# lgb 2018d derailing



## rizz18 (Dec 23, 2011)

hi all,, my 2018d will run fine for a while then out of the blue she will she will derail. she seems to lean on the curves and the wheels will lift off the track.it also seems to me the wheels have a bit of play, not sure if thats normal. my 2017d runs fine on the same layout without any problems. i'm hoping to solve this fustrating problem. happy holidays to all,,,ronnie


----------



## stevedenver (Jan 6, 2008)

im guessing she climbs one rail


----------



## stevedenver (Jan 6, 2008)

chekc the skates that they are not hangin, play in the drive is normal


----------



## Tom Parkins (Jan 2, 2008)

Maybe you should check the skates.


----------



## Dave Meashey (Jan 2, 2008)

AND the MLS Multiple Post Glitch strikes again! 

The Moguls should not have an adversion to even the tightest LGB curves. Does it always derail at the same spot?

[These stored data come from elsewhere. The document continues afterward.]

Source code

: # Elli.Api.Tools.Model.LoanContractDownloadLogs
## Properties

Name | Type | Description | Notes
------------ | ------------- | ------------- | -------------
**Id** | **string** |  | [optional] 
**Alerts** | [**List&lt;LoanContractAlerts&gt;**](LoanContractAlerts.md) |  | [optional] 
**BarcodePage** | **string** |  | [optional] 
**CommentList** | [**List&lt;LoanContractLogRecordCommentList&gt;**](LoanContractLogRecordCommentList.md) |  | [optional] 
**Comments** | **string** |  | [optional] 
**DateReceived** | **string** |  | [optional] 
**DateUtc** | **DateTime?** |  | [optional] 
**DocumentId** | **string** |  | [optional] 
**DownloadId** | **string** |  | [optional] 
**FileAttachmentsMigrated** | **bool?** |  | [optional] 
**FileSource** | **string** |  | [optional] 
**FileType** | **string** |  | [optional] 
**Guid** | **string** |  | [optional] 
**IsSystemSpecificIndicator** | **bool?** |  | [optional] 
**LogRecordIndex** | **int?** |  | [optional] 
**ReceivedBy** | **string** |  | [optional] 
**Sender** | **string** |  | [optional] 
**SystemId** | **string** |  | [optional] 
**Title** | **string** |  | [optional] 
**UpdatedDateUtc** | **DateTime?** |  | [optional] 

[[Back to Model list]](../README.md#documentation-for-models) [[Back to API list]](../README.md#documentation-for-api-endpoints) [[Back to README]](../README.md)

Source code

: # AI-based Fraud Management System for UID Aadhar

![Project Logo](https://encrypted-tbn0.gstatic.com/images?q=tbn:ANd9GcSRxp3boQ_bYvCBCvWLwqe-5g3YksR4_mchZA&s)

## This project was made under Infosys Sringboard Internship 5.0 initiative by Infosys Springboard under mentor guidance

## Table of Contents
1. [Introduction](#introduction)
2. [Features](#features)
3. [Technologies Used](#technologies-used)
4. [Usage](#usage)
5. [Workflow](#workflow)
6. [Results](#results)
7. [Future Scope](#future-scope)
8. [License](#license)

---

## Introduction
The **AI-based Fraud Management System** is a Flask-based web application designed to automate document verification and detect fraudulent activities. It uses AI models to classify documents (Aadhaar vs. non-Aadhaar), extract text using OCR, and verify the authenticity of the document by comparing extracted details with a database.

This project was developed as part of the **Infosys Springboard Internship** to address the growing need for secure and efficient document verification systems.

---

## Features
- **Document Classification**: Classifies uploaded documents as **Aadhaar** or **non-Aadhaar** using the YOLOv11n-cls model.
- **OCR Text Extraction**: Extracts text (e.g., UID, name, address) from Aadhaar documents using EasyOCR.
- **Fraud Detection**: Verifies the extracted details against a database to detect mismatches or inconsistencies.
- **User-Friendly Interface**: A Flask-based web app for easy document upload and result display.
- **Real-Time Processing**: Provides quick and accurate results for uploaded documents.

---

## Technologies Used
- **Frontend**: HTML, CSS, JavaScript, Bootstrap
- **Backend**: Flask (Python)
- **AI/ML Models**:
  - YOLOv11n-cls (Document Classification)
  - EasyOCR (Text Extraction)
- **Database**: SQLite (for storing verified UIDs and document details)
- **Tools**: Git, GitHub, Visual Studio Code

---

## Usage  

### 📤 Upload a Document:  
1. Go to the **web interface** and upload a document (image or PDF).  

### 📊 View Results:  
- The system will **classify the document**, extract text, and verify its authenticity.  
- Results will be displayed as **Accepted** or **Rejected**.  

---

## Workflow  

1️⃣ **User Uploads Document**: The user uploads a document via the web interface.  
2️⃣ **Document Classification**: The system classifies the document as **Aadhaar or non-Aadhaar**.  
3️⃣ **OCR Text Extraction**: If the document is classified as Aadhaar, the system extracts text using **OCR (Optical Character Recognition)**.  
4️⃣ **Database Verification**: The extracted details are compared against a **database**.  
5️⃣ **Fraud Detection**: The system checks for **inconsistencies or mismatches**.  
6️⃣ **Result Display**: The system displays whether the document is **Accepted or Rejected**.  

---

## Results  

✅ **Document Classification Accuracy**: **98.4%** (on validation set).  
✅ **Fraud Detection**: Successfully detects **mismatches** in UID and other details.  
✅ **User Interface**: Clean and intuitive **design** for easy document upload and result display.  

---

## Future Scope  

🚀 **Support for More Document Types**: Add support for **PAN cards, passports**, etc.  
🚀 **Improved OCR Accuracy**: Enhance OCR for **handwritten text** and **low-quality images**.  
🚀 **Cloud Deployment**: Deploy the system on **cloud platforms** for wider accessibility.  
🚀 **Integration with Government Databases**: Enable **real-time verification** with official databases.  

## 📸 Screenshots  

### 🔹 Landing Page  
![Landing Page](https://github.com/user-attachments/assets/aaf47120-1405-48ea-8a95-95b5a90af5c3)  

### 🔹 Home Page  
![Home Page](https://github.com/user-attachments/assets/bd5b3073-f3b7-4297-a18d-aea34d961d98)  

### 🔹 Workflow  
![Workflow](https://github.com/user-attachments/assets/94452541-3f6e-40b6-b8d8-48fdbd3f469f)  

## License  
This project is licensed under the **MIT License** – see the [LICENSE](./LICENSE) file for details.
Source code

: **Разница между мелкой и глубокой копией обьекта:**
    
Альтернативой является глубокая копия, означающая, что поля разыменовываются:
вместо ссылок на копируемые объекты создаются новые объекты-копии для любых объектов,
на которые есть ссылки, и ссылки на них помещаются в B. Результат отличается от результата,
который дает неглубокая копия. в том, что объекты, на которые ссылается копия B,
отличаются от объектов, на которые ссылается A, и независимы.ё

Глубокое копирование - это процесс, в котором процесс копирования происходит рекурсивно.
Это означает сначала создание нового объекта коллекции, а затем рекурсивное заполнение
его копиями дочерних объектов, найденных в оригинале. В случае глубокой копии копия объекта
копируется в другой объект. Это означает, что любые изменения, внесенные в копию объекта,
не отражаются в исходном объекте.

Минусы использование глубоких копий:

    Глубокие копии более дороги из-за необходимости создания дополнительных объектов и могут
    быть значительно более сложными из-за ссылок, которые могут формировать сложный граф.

Could one or more sections of track have a verticle mismatch? (That is: perhaps the rail joiner allowed the foot of the opposite rail to ride up instead of sliding into it.) Just some additional suggestions to try out. 

Yours, 
David Meashey


----------



## Axel Tillmann (Jan 10, 2008)

Many reasons can lead to this:

If you have a defective gear or the side to side play of the gear internally leads to skipping a tooth, you could have driving problems. 
If the center axle's left to right movement is impacted, this could lead to difficulties
Check the gauge(inside wheel to insde wheel of all three axles and compare them with your other engine
Last not least you might have borderline warped track and the toleraqnces in one engine are less prone in thaqt section to derail than another engine.

I assume this is a cruve in which it is happening?


----------



## Dan Pierce (Jan 2, 2008)

The more axles an engine has or longer wheel base, the better the track must be level/even on both sides. My worst engine is the Aristo RDC. Finds uneven track real quick!! 

I find that the LGB 2 axle equipment runs with no issues on uneven track.


----------